Politik luar negeri Indonesia di bawah Presiden Joko Widodo terus menunjukkan komitmen kuat terhadap perjuangan kemerdekaan Palestina. Sikap ini tak hanya cerminan solidaritas kemanusiaan, tetapi juga amanat konstitusi yang menegaskan bahwa penjajahan harus dihapuskan karena bertentangan dengan perikemanusiaan dan perikeadilan.
Dukungan terhadap Palestina menjadi salah satu fokus utama Indonesia selama menjadi anggota tidak tetap Dewan Keamanan Perserikatan Bangsa-Bangsa (DK PBB) periode 2019-2020. Dalam forum ini, Indonesia memanfaatkan posisi strategis untuk memperjuangkan hak-hak Palestina yang kerap diabaikan.

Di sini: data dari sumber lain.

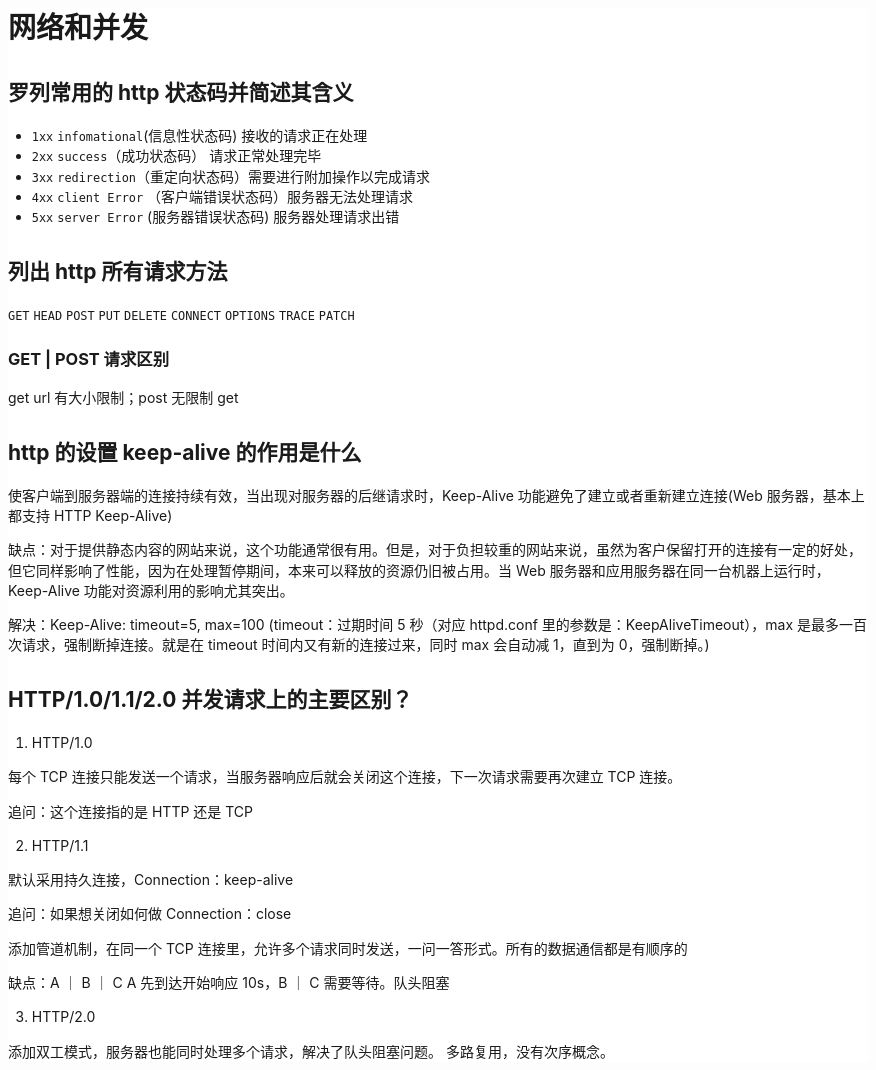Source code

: # 网络和并发



## 罗列常用的 http 状态码并简述其含义

- `1xx` `infomational`(信息性状态码) 接收的请求正在处理
- `2xx` `success`（成功状态码） 请求正常处理完毕
- `3xx` `redirection`（重定向状态码）需要进行附加操作以完成请求
- `4xx` `client Error` （客户端错误状态码）服务器无法处理请求
- `5xx` `server Error` (服务器错误状态码) 服务器处理请求出错

## 列出 http 所有请求方法

`GET` `HEAD` `POST` `PUT` `DELETE` `CONNECT` `OPTIONS` `TRACE` `PATCH`

### GET | POST 请求区别

get url 有大小限制；post 无限制
get

## http 的设置 keep-alive 的作用是什么

使客户端到服务器端的连接持续有效，当出现对服务器的后继请求时，Keep-Alive 功能避免了建立或者重新建立连接(Web 服务器，基本上都支持 HTTP Keep-Alive)

缺点：对于提供静态内容的网站来说，这个功能通常很有用。但是，对于负担较重的网站来说，虽然为客户保留打开的连接有一定的好处，但它同样影响了性能，因为在处理暂停期间，本来可以释放的资源仍旧被占用。当 Web 服务器和应用服务器在同一台机器上运行时，Keep-Alive 功能对资源利用的影响尤其突出。

解决：Keep-Alive: timeout=5, max=100
(timeout：过期时间 5 秒（对应 httpd.conf 里的参数是：KeepAliveTimeout），max 是最多一百次请求，强制断掉连接。就是在 timeout 时间内又有新的连接过来，同时 max 会自动减 1，直到为 0，强制断掉。)

## HTTP/1.0/1.1/2.0 并发请求上的主要区别？

1. HTTP/1.0

每个 TCP 连接只能发送一个请求，当服务器响应后就会关闭这个连接，下一次请求需要再次建立 TCP 连接。

追问：这个连接指的是 HTTP 还是 TCP

2. HTTP/1.1

默认采用持久连接，Connection：keep-alive

追问：如果想关闭如何做
Connection：close

添加管道机制，在同一个 TCP 连接里，允许多个请求同时发送，一问一答形式。所有的数据通信都是有顺序的

缺点：A ｜ B ｜ C A 先到达开始响应 10s，B ｜ C 需要等待。队头阻塞

3. HTTP/2.0

添加双工模式，服务器也能同时处理多个请求，解决了队头阻塞问题。
多路复用，没有次序概念。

Salah satu langkah nyata terlihat pada Februari 2020. Saat itu, Indonesia menginisiasi pertemuan informal DK PBB untuk membahas pelanggaran hukum internasional yang dilakukan Israel, termasuk rencana aneksasi Tepi Barat. Pemerintah Indonesia dengan tegas menyatakan bahwa tindakan tersebut tidak hanya melanggar hukum internasional, tetapi juga merusak upaya perdamaian di kawasan.
Indonesia juga konsisten mendukung Resolusi 2334 yang menyerukan penghentian pembangunan permukiman ilegal Israel di wilayah pendudukan Palestina. Peran aktif ini menunjukkan keberanian Indonesia dalam bersuara, bahkan di tengah dinamika politik global yang sering kali tidak memihak Palestina.
Namun, perjuangan ini bukan tanpa tantangan. Meskipun dukungan terhadap Palestina mendapat sambutan positif dari sebagian besar negara, ada pula pihak yang skeptis. Beberapa negara besar yang memiliki hubungan dekat dengan Israel kerap memandang langkah Indonesia sebagai tindakan yang kurang strategis.
Meski begitu, Presiden Jokowi tetap teguh pada prinsip bahwa kemerdekaan Palestina adalah isu kemanusiaan yang harus diperjuangkan tanpa kompromi. Pandangan ini menjadi landasan bagi setiap langkah diplomasi Indonesia, baik di level regional maupun internasional.
Di dalam negeri, komitmen ini juga terlihat jelas pada isu partisipasi tim nasional Israel dalam Piala Dunia U-20 yang semula dijadwalkan berlangsung di Indonesia pada tahun 2023. Meskipun turnamen ini murni bersifat olahraga, kehadiran Israel memicu reaksi keras dari berbagai kalangan, terutama kelompok yang mendukung Palestina.
Gelombang protes muncul, baik dari masyarakat maupun organisasi keagamaan. Banyak yang menilai bahwa mengizinkan kehadiran timnas Israel berarti mengabaikan perjuangan rakyat Palestina. Pemerintah berada dalam posisi sulit, di mana kepentingan politik luar negeri bertabrakan dengan tanggung jawab sebagai tuan rumah ajang internasional.
Keputusan FIFA mencabut status tuan rumah dari Indonesia akhirnya diambil setelah polemik ini memanas. Langkah ini mengundang beragam tanggapan. Di satu sisi, banyak yang mengapresiasi konsistensi Indonesia dalam mendukung Palestina. Namun di sisi lain, tak sedikit pula yang merasa bahwa keputusan tersebut merugikan citra Indonesia di kancah internasional.
Penolakan terhadap partisipasi Israel ini menunjukkan bahwa isu Palestina bukan sekadar urusan politik global. Solidaritas terhadap Palestina telah menjadi bagian dari nilai-nilai moral dan identitas bangsa Indonesia. Meskipun konsekuensinya cukup berat, keputusan ini memperlihatkan keberanian pemerintah dalam mempertahankan prinsip.
Dalam konteks politik luar negeri, kedua kasus ini---peran di DK PBB dan penolakan timnas Israel---menggarisbawahi konsistensi kebijakan Indonesia. Di tingkat global, Indonesia aktif menyuarakan keadilan bagi Palestina melalui forum multilateral. Sementara di dalam negeri, dukungan terhadap Palestina diwujudkan melalui sikap politik yang berani, meski harus menghadapi risiko diplomatik.